Rendered page images

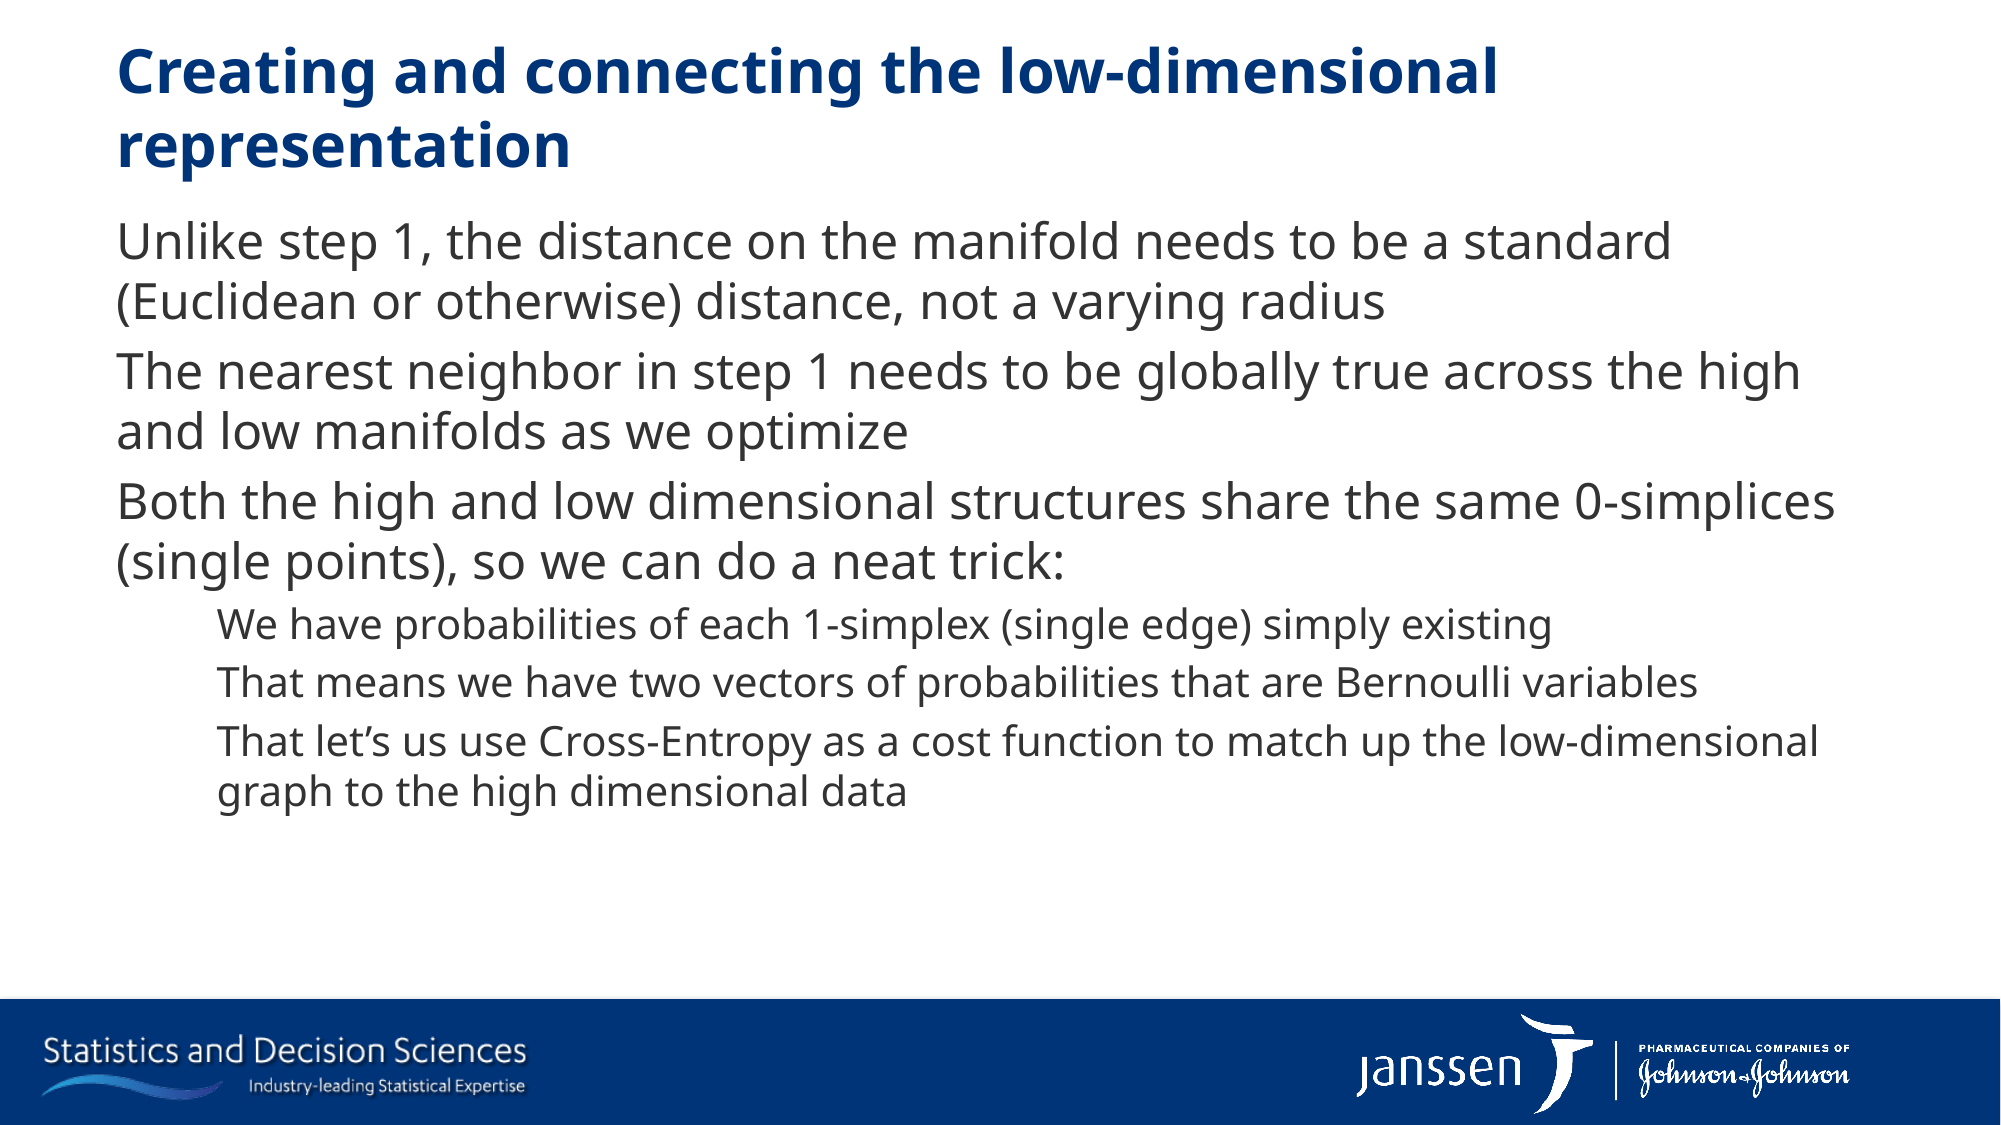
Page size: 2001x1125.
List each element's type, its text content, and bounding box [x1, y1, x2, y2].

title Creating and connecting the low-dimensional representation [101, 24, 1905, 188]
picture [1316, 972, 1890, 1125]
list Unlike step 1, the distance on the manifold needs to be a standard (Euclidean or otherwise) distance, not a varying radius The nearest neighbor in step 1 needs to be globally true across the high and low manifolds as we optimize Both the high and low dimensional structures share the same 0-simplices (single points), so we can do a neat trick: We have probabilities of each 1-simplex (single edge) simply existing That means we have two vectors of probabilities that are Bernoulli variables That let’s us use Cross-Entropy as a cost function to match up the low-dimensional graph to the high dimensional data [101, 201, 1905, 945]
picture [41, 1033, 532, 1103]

WORK ORDER: The task requires that every line above be transcribed exactly, without the images.

REPLY TO THE TASK:
Page size: 2001x1125.
List each element's type, its text content, and bounding box [x1, y1, x2, y2].

title Creating and connecting the low-dimensional representation [101, 24, 1905, 188]
picture [1316, 972, 1890, 1125]
list Unlike step 1, the distance on the manifold needs to be a standard (Euclidean or otherwise) distance, not a varying radius The nearest neighbor in step 1 needs to be globally true across the high and low manifolds as we optimize Both the high and low dimensional structures share the same 0-simplices (single points), so we can do a neat trick: We have probabilities of each 1-simplex (single edge) simply existing That means we have two vectors of probabilities that are Bernoulli variables That let’s us use Cross-Entropy as a cost function to match up the low-dimensional graph to the high dimensional data [101, 201, 1905, 945]
picture [41, 1033, 532, 1103]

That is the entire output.